SEE MORE: Van Gaal targets derby win to prove United’s title credentials
Steed Malbranque’s circumstances are odder, admittedly. Malbranque spent 2006-2011 at Tottenham Hotspur and Sunderland in an unremarkable five years. He didn’t embarrass himself, and a first-team regular, but there was nothing special about him. In 2011, he left the Premier League to join Saint-Etienne, and in a big ball of confusion, left after a single game. For the 2011-12 season, that was all he managed. He considered retirement, but the following season he joined his first club, Lyon, putting in performances of such quality that there were calls for him to be given caps for the international side.
The most recent example is Lassana Diarra, whose peripatetic career spanned most of Europe’s breadth, but until he joined Marseille in the summer, seemed to be heading for an end caused by contractual limbo. He kept training with former clubs, but he didn’t feature in competitive soccer for more than a year. Yet here he is, back playing at the peak of his powers, a rare bright spark for Marseille, and with a chance to feature for France in Euro 2016. Another year off, another success.

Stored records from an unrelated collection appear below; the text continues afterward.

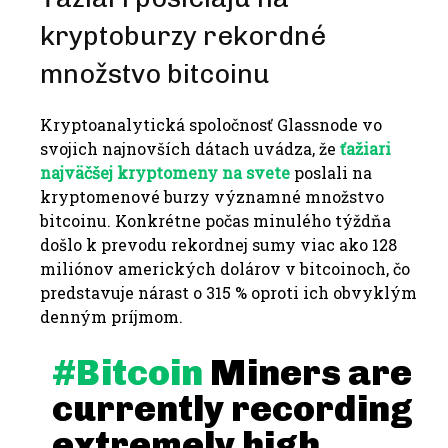
kryptoburzy rekordné
množstvo bitcoinu
Kryptoanalytická spoločnosť Glassnode vo
svojich najnovších dátach uvádza, že
ťažiari
najväčšej kryptomeny na svete
poslali na
kryptomenové burzy významné množstvo
bitcoinu.
Konkrétne počas minulého týždňa
došlo k prevodu rekordnej sumy viac ako 128
miliónov amerických dolárov v bitcoinoch, čo
predstavuje nárast o 315 % oproti ich obvyklým
denným príjmom.
#Bitcoin
Miners are
currently recording
extremely high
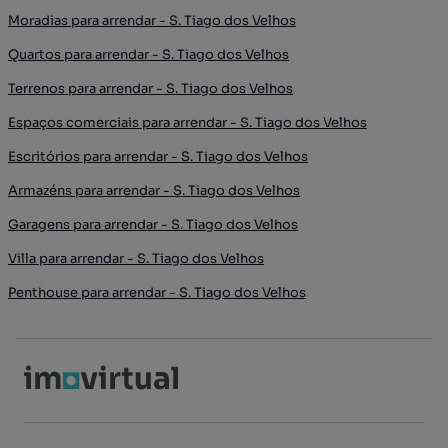
Moradias para arrendar - S. Tiago dos Velhos
Quartos para arrendar - S. Tiago dos Velhos
Terrenos para arrendar - S. Tiago dos Velhos
Espaços comerciais para arrendar - S. Tiago dos Velhos
Escritórios para arrendar - S. Tiago dos Velhos
Armazéns para arrendar - S. Tiago dos Velhos
Garagens para arrendar - S. Tiago dos Velhos
Villa para arrendar - S. Tiago dos Velhos
Penthouse para arrendar - S. Tiago dos Velhos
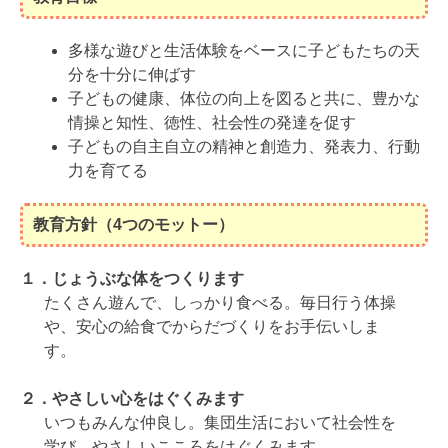
多様な遊びと生活体験をベースに子どもたちの天
分を十分に伸ばす
子どもの健康、体位の向上を図ると共に、豊かな
情操と知性、徳性、社会性の発達を促す
子どもの自主自立の精神と創造力、発表力、行動
力を育てる
教育方針（4つのモットー）
１．
じょうぶな体をつくります
たくさん遊んで、しっかり食べる。毎日行う体操
や、安心の給食でからだづくりをお手伝いしま
す。
２．
やさしい心をはぐくみます
いつもみんな仲良し。集団生活において社会性を
学び、やさしいこころをはぐくみます。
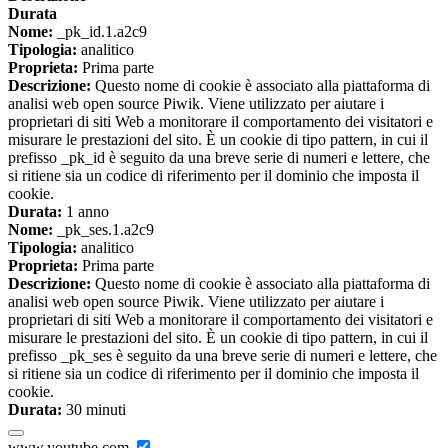
Durata
Nome:
_pk_id.1.a2c9
Tipologia:
analitico
Proprieta:
Prima parte
Descrizione:
Questo nome di cookie è associato alla piattaforma di
analisi web open source Piwik. Viene utilizzato per aiutare i
proprietari di siti Web a monitorare il comportamento dei visitatori e
misurare le prestazioni del sito. È un cookie di tipo pattern, in cui il
prefisso _pk_id è seguito da una breve serie di numeri e lettere, che
si ritiene sia un codice di riferimento per il dominio che imposta il
cookie.
Durata:
1 anno
Nome:
_pk_ses.1.a2c9
Tipologia:
analitico
Proprieta:
Prima parte
Descrizione:
Questo nome di cookie è associato alla piattaforma di
analisi web open source Piwik. Viene utilizzato per aiutare i
proprietari di siti Web a monitorare il comportamento dei visitatori e
misurare le prestazioni del sito. È un cookie di tipo pattern, in cui il
prefisso _pk_ses è seguito da una breve serie di numeri e lettere, che
si ritiene sia un codice di riferimento per il dominio che imposta il
cookie.
Durata:
30 minuti
www.youtube.com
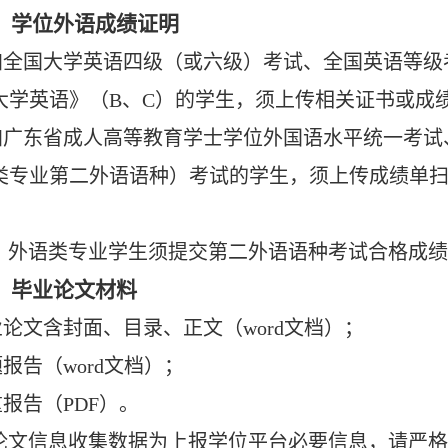
）学位外语成绩证明
参加全国大学英语四级（或六级）考试、全国英语等
大学英语》（B、C）的学生，须上传相关证书或成
参加广东省成人高等教育学士学位外国语水平统一考
类专业第二外语语种）考试的学生，须上传成绩单
：外语类专业学生须提交第二外语语种考试合格成绩
）毕业论文材料
业论文含封面、目录、正文（word文档）；
题报告（word文档）；
重报告（PDF）。
论文信息收集数据为上报学位平台必要信息，请严格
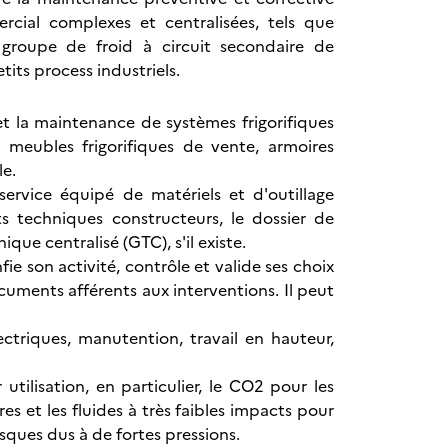
ercial complexes et centralisées, tels que
, groupe de froid à circuit secondaire de
its process industriels.
 et la maintenance de systèmes frigorifiques
meubles frigorifiques de vente, armoires
le.
 service équipé de matériels et d'outillage
ts techniques constructeurs, le dossier de
ique centralisé (GTC), s'il existe.
fie son activité, contrôle et valide ses choix
ocuments afférents aux interventions. Il peut
lectriques, manutention, travail en hauteur,
 utilisation, en particulier, le CO2 pour les
es et les fluides à très faibles impacts pour
sques dus à de fortes pressions.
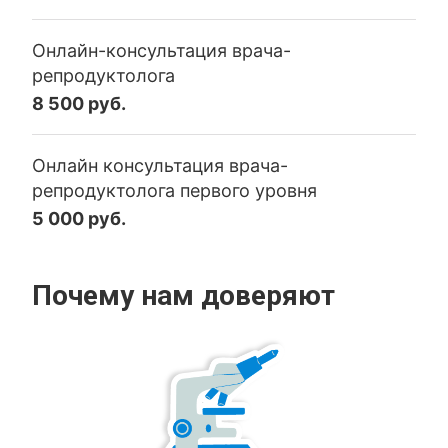
Онлайн-консультация врача-
репродуктолога
8 500 руб.
Онлайн консультация врача-
репродуктолога первого уровня
5 000 руб.
Почему нам доверяют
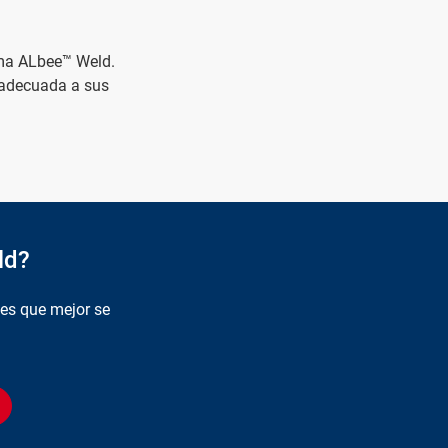
ama ALbee™ Weld.
 adecuada a sus
ld?
es que mejor se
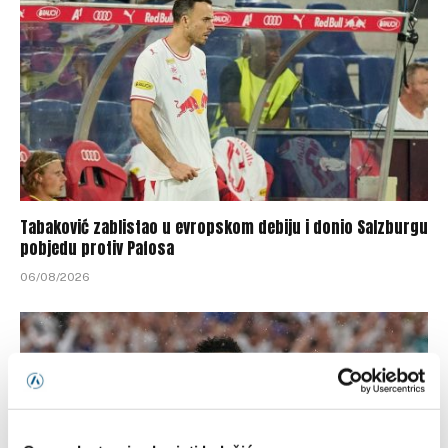
Tabaković zablistao u evropskom debiju i donio Salzburgu
pobjedu protiv Pafosa
06/08/2026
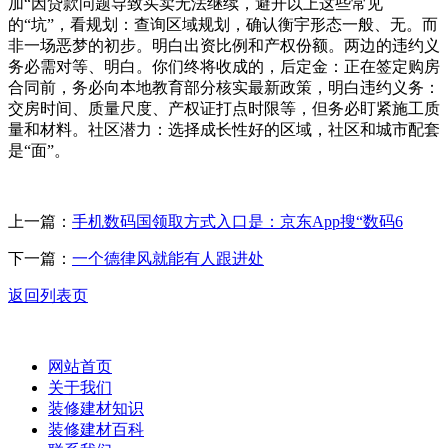
加“因贷款问题导致买卖无法继续，避开以上这些常见
的“坑”，看规划：查询区域规划，确认衡宇形态一般、无。而
非一场恶梦的初步。明白出资比例和产权份额。两边的违约义
务必需对等、明白。你们终将收成的，后定金：正在签定购房
合同前，务必向本地教育部分核实最新政策，明白违约义务：
交房时间、质量尺度、产权证打点时限等，但务必盯紧施工质
量和材料。社区潜力：选择成长性好的区域，社区和城市配套
是“面”。
上一篇：
手机数码国领取方式入口是：京东App搜“数码6
下一篇：
一个德律风就能有人跟进处
返回列表页
网站首页
关于我们
装修建材知识
装修建材百科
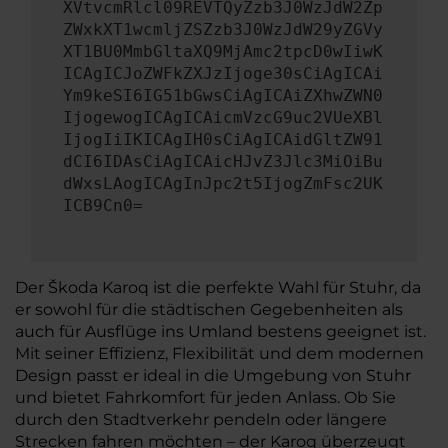
XVtvcmRlcl09REVTQyZzb3J0WzJdW2Zp
ZWxkXT1wcmljZSZzb3J0WzJdW29yZGVy
XT1BU0MmbGltaXQ9MjAmc2tpcD0wIiwK
ICAgICJoZWFkZXJzIjoge30sCiAgICAi
Ym9keSI6IG51bGwsCiAgICAiZXhwZWN0
IjogewogICAgICAicmVzcG9uc2VUeXBl
IjogIiIKICAgIH0sCiAgICAidGltZW91
dCI6IDAsCiAgICAicHJvZ3Jlc3MiOiBu
dWxsLAogICAgInJpc2t5IjogZmFsc2UK
ICB9Cn0=
Der Škoda Karoq ist die perfekte Wahl für Stuhr, da
er sowohl für die städtischen Gegebenheiten als
auch für Ausflüge ins Umland bestens geeignet ist.
Mit seiner Effizienz, Flexibilität und dem modernen
Design passt er ideal in die Umgebung von Stuhr
und bietet Fahrkomfort für jeden Anlass. Ob Sie
durch den Stadtverkehr pendeln oder längere
Strecken fahren möchten – der Karoq überzeugt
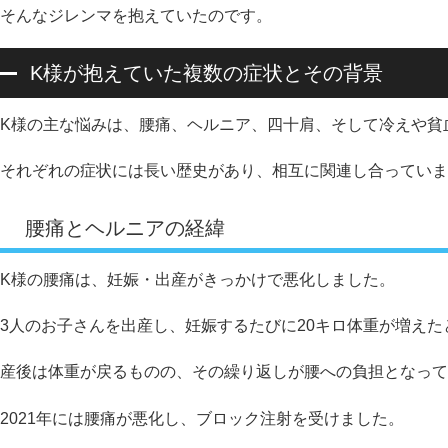
そんなジレンマを抱えていたのです。
K様が抱えていた複数の症状とその背景
K様の主な悩みは、腰痛、ヘルニア、四十肩、そして冷えや貧
それぞれの症状には長い歴史があり、相互に関連し合っていま
腰痛とヘルニアの経緯
K様の腰痛は、妊娠・出産がきっかけで悪化しました。
3人のお子さんを出産し、妊娠するたびに20キロ体重が増えた
産後は体重が戻るものの、その繰り返しが腰への負担となって
2021年には腰痛が悪化し、ブロック注射を受けました。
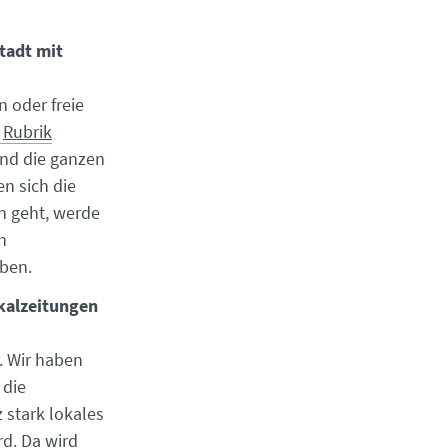
tadt mit
 oder freie
Rubrik
ind die ganzen
en sich die
n geht, werde
n
ben.
okalzeitungen
. Wir haben
, die
 stark lokales
rd. Da wird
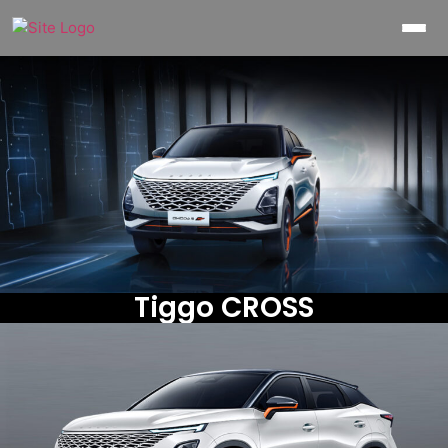
Tiggo CROSS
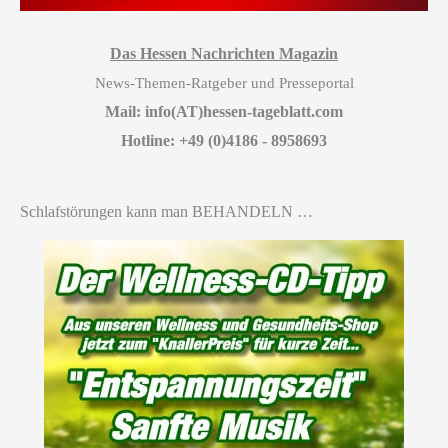
Das Hessen Nachrichten Magazin
News-Themen-Ratgeber und Presseportal
Mail: info(AT)hessen-tageblatt.com
Hotline: +49 (0)4186 - 8958693
Schlafstörungen kann man BEHANDELN …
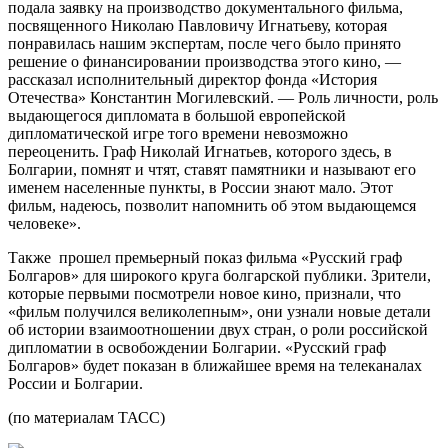
подала заявку на производство документального фильма,
посвященного Николаю Павловичу Игнатьеву, которая
понравилась нашим экспертам, после чего было принято
решение о финансировании производства этого кино, —
рассказал исполнительный директор фонда «История
Отечества» Константин Могилевский. — Роль личности, роль
выдающегося дипломата в большой европейской
дипломатической игре того времени невозможно
переоценить. Граф Николай Игнатьев, которого здесь, в
Болгарии, помнят и чтят, ставят памятники и называют его
именем населенные пункты, в России знают мало. Этот
фильм, надеюсь, позволит напомнить об этом выдающемся
человеке».
Также прошел премьерный показ фильма «Русский граф
Болгаров» для широкого круга болгарской публики. Зрители,
которые первыми посмотрели новое кино, признали, что
«фильм получился великолепным», они узнали новые детали
об истории взаимоотношении двух стран, о роли российской
дипломатии в освобождении Болгарии. «Русский граф
Болгаров» будет показан в ближайшее время на телеканалах
России и Болгарии.
(по материалам ТАСС)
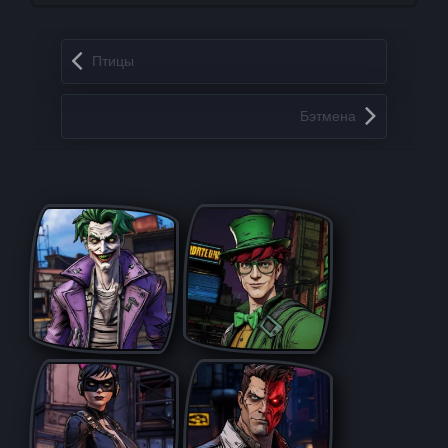
Запись навигация
Птицы
Бэтмена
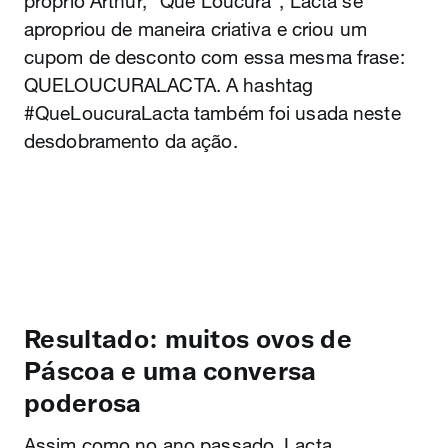
próprio Arthur, "Que Loucura", Lacta se
apropriou de maneira criativa e criou um
cupom de desconto com essa mesma frase:
QUELOUCURALACTA. A hashtag
#QueLoucuraLacta também foi usada neste
desdobramento da ação.
Resultado: muitos ovos de
Páscoa e uma conversa
poderosa
Assim como no ano passado, Lacta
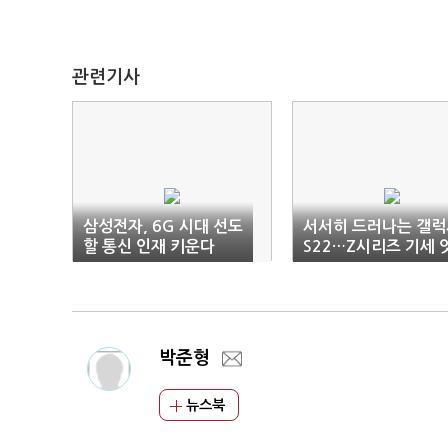
관련기사
삼성전자, 6G 시대 선도
서서히 드러나는 갤럭
할 통신 인재 키운다
S22…Z시리즈 기세 
는다
박준형
뉴스북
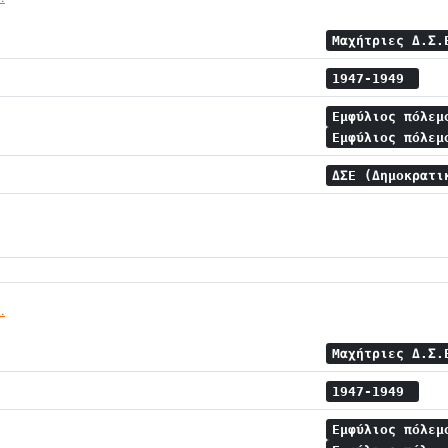
Μαχήτριες Δ.Σ
1947-1949
Εμφύλιος πόλε
Εμφύλιος πόλεμ
ΔΣΕ (Δημοκρατι
.
Μαχήτριες Δ.Σ
1947-1949
Εμφύλιος πόλε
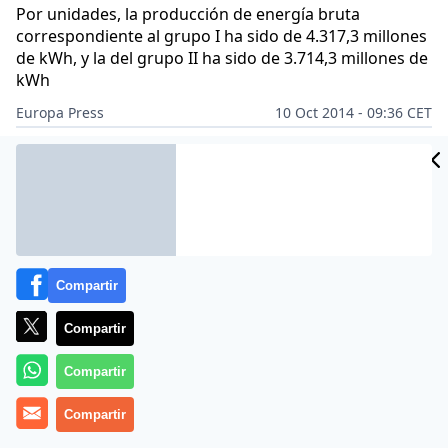
Por unidades, la producción de energía bruta
correspondiente al grupo I ha sido de 4.317,3 millones
de kWh, y la del grupo II ha sido de 3.714,3 millones de
kWh
Europa Press
10 Oct 2014 - 09:36 CET
Archivado en:
CÁCERES
Compartir
Compartir
Compartir
Compartir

There are similar stories in other sports. Australian cricketer Shane Wayne was given a ban for using diuretics but came back with such vigor that writer Gideon Haigh appraised the ban as a ‘performance enhancing risk.’ Michael Jordan’s baseball folly didn’t prevent him from being the greatest basketball player of all time. But of course the greatest example remains Eric Cantona,. Banned from soccer for eight months for kicking a racist cockney in the head, Cantona came back with an unblemished reputation to give United the title. And, when he knew he wasn’t at the top of the game, he chose the other option – to leave the sport behind and achieve excellence elsewhere (his chosen field of excellence: being the best human in the world).
What this has to do with Rooney, then, is the recommendation that he takes a year off. He is no use to Manchester United team in this state, and he is no use to England country either. He is possibly the worst player in the Premier League at the moment, such is his poor form. It is not just physical, despite his alarming shortcomings, but his mind, too. You don’t lose your first touch because you’re getting on in years. You lose it because your concentration has disappeared.
Of course, it would be difficult, and it would be commercially costly to him and his sponsors, but there comes a time he must ask himself: in his current state for Manchester United and England, is he really there anymore anyway?